* _Excerpted text_:
If Baradar is kept off Facebook, the Afghan people could pay the price for the ban. He could very easily say, “If I can’t use Facebook, neither can anyone else.” If he has no way to tell his side of the story, why should he allow ordinary Afghans, let alone dissidents, post on Facebook about their misery under Taliban rule? The Taliban can use their power over the Afghan telecommunications system to block access to selected social media platforms or even the internet as a whole. The Taliban could institute its own ban, and it wouldn’t be unique. Just ask the governments of China, North Korea, Iran, Vietnam, Turkey, or Bangladesh for instructions on how to turn off Facebook in a country.

A general blackout of major social media platforms or the internet would add to the Afghan tragedy. Today, independent sources of information—journalists, international organizations, relief agencies, and other nongovernmental organizations—are taking flight. The primary sources of information are now ordinary people, on the ground, armed with their smartphones and posting videos of their desperation on social media. We could therefore be looking at a news and intelligence blackout of the country. But it gets worse: Afghanistan is bordered by countries crucial to U.S. national security, such as Iran, Pakistan, and China. A blackout in Afghanistan could lead to a wider intelligence blackout, given its location in the heart of one of the world’s most volatile regions.

Moreover, functioning social media is essential for civil resistance and for groups seeking to organize grassroots institutions, local relief, and humanitarian aid from the bottom up. For Afghan women, in particular, social media—even if used anonymously—may remain the only means of connection, expression, and personal and professional growth as their rights are severely curtailed by the new regime. Facebook is a particularly important platform across Afghanistan. Roshan, the country’s largest telecom company, offers special low-cost data plans with Facebook already bundled in. Facebook is also taking steps to protect the security of its Afghan users by hiding their friends lists on their pages on the platform. It ought to pay attention to ensuring that its other policies—such as the Taliban ban—don’t end up putting the pages themselves out of reach.

There’s no doubt that Facebook is in a bind. There is a risk associated with giving the incoming regime tools to project extremist and dehumanizing propaganda, misinformation, and intimidation. The costs of the Taliban’s digital power can thus be very high. Sadly, the costs of stifling the voices of everyone else across the country may be even higher.

If in light of all these considerations, Facebook makes the difficult but ultimately right choice of lifting the ban on the Taliban, the company must then do the hard work of monitoring pro-Taliban posts and pages, tracking the content, and recognizing evolving narratives. It must take responsibility and block, deprioritize, and suspend based on a thorough analysis of content, weeding out content that violates community standards, peddles misinformation, propagates violence, or advocates for suppression of human rights. Given the rudimentary state of Facebook’s automated content monitoring—which often blocks harmless content while being oblivious to the latest extremist narratives—this will require large numbers of well-trained human editors, which the company has been at pains to avoid so far. But investment in such monitoring is more essential than ever, most immediately in Afghanistan.

* _Raw data_:
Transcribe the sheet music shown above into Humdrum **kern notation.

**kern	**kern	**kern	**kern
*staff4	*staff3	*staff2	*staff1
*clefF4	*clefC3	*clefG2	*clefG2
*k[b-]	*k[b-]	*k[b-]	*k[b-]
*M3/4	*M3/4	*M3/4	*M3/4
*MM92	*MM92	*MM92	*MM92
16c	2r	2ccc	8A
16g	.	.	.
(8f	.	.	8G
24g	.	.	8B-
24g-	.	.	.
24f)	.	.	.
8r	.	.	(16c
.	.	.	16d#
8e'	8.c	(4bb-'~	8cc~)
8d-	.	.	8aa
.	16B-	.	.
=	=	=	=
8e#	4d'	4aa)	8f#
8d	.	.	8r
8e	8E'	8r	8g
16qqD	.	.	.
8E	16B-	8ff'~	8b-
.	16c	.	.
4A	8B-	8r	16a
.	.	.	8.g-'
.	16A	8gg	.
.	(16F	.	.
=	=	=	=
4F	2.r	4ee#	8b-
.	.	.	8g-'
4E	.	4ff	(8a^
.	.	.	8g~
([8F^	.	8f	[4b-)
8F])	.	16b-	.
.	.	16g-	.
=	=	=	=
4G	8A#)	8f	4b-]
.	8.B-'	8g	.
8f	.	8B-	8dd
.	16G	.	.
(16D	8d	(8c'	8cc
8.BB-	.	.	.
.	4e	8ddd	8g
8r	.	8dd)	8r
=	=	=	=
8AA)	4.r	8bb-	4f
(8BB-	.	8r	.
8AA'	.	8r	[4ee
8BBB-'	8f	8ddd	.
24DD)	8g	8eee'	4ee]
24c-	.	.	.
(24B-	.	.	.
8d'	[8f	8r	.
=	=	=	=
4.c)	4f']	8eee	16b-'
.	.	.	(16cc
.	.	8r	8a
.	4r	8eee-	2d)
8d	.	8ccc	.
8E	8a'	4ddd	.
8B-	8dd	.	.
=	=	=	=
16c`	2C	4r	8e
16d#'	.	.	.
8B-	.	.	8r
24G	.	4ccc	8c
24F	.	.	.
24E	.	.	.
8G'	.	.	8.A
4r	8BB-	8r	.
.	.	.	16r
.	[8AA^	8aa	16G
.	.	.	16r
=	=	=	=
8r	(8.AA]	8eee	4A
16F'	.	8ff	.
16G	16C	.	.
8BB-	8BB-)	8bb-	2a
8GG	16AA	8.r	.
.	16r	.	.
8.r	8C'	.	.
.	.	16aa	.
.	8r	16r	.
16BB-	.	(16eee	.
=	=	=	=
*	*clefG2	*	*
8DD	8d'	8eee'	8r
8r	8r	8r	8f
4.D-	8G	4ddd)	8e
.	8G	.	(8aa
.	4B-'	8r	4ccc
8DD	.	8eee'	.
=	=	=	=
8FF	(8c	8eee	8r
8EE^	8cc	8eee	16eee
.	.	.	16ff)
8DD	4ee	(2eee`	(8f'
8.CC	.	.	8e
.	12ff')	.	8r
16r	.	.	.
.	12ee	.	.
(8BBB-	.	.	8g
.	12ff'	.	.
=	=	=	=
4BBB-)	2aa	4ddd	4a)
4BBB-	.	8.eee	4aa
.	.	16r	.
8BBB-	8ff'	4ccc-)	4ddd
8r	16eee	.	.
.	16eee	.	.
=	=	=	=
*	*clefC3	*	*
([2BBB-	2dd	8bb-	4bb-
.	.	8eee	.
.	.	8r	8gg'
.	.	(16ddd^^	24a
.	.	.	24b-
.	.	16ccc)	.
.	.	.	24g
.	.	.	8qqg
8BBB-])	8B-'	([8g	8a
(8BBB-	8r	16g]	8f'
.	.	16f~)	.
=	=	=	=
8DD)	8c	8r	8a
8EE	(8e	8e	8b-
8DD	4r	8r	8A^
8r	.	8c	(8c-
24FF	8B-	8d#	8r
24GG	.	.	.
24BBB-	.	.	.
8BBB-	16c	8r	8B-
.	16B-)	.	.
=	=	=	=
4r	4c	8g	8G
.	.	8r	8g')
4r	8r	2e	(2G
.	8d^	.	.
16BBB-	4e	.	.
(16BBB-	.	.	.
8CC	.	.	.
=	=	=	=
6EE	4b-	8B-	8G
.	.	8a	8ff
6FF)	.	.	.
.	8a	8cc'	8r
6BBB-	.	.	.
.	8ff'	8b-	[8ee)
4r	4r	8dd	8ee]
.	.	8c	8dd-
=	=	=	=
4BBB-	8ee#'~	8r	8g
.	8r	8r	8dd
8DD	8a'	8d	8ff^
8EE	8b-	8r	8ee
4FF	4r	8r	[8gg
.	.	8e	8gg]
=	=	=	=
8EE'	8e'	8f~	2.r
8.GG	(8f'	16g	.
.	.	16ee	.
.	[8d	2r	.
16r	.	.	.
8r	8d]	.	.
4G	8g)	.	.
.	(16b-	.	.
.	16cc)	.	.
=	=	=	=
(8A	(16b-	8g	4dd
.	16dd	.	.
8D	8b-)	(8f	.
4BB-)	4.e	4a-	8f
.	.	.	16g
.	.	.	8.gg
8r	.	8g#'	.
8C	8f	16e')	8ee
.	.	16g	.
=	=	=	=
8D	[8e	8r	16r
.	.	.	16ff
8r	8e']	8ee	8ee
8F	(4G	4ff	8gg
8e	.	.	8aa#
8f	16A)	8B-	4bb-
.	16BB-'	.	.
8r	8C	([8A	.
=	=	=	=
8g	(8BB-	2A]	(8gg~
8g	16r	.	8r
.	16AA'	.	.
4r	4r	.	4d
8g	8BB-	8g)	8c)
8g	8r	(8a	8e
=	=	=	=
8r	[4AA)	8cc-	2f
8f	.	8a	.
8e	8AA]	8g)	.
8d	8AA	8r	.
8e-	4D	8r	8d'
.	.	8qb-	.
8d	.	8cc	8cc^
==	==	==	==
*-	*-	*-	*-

* _Required tasks_:
1. Answer these from the text on Facebook's Taliban ban:
(a) Which company is Afghanistan's largest telecom company?
(b) What is Facebook doing to protect the security of its Afghan users?
(c) Which countries bordering Afghanistan are named as crucial to U.S. national security?
2. Report each line of the listing that contains the string "kern". Case counts.

* _Written responses_:
1.
(a) Roshan.
(b) Hiding their friends lists on their pages on the platform.
(c) Iran, Pakistan, and China.

2.
Transcribe the sheet music shown above into Humdrum **kern notation.
**kern	**kern	**kern	**kern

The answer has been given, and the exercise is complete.